● **Action item**
For each entry below, please return its exact wording and leave out any picture.

::::

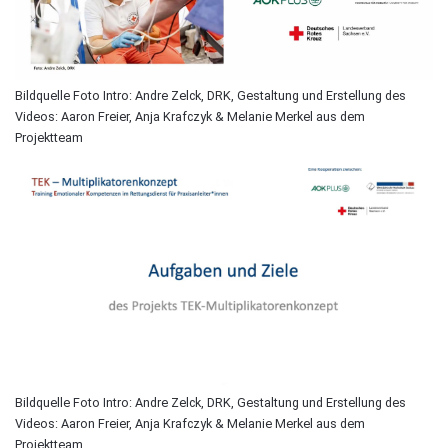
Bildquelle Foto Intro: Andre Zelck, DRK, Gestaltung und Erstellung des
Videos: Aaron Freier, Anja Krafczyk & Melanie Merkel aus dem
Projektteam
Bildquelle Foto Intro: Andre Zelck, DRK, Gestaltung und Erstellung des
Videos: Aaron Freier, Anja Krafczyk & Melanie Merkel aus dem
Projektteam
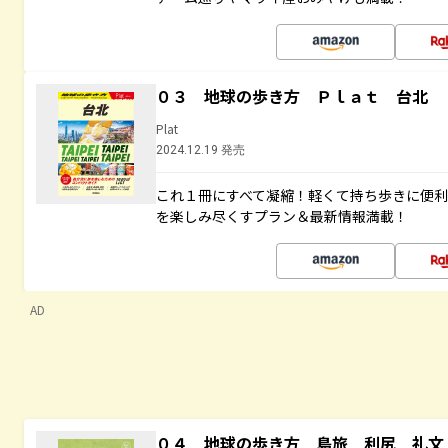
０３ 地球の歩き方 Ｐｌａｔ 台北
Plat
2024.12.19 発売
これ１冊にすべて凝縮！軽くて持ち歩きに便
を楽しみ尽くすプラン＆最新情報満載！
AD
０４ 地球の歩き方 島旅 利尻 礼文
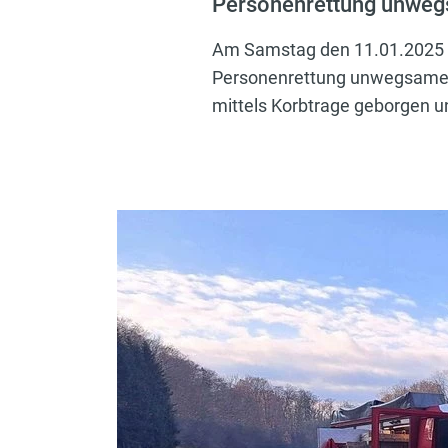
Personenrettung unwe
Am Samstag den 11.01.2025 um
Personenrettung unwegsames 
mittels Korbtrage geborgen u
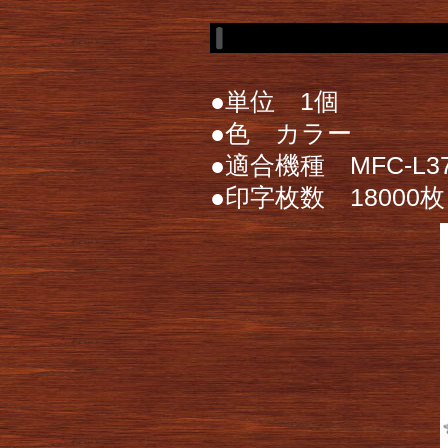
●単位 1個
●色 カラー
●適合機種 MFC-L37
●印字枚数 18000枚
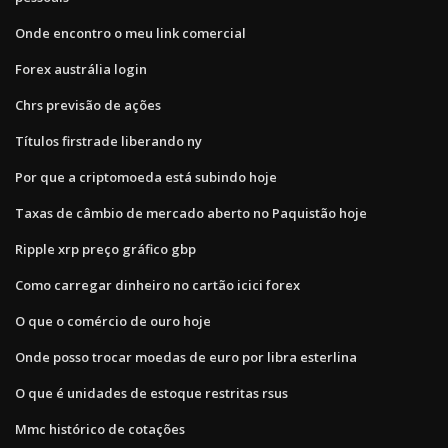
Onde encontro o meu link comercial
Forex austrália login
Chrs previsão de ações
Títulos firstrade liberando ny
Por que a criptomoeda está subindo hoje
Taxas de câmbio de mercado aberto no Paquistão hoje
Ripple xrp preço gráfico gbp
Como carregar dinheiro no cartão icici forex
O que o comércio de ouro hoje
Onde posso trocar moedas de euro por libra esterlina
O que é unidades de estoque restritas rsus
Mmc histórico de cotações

::::

● **Problem solution**
Bildquelle Foto Intro: Andre Zelck, DRK, Gestaltung und Erstellung des
Videos: Aaron Freier, Anja Krafczyk & Melanie Merkel aus dem
Projektteam
Bildquelle Foto Intro: Andre Zelck, DRK, Gestaltung und Erstellung des
Videos: Aaron Freier, Anja Krafczyk & Melanie Merkel aus dem
Projektteam
０３ 地球の歩き方 Ｐｌａｔ 台北
Plat
2024.12.19 発売
これ１冊にすべて凝縮！軽くて持ち歩きに便
を楽しみ尽くすプラン＆最新情報満載！
AD
０４ 地球の歩き方 島旅 利尻 礼文
Personenrettung unwe
Am Samstag den 11.01.2025 um
Personenrettung unwegsames 
mittels Korbtrage geborgen u
●単位 1個
●色 カラー
●適合機種 MFC-L37
●印字枚数 18000枚
Onde encontro o meu link comercial
Forex austrália login
Chrs previsão de ações
Títulos firstrade liberando ny
Por que a criptomoeda está subindo hoje
Taxas de câmbio de mercado aberto no Paquistão hoje
Ripple xrp preço gráfico gbp
Como carregar dinheiro no cartão icici forex
O que o comércio de ouro hoje
Onde posso trocar moedas de euro por libra esterlina
O que é unidades de estoque restritas rsus
Mmc histórico de cotações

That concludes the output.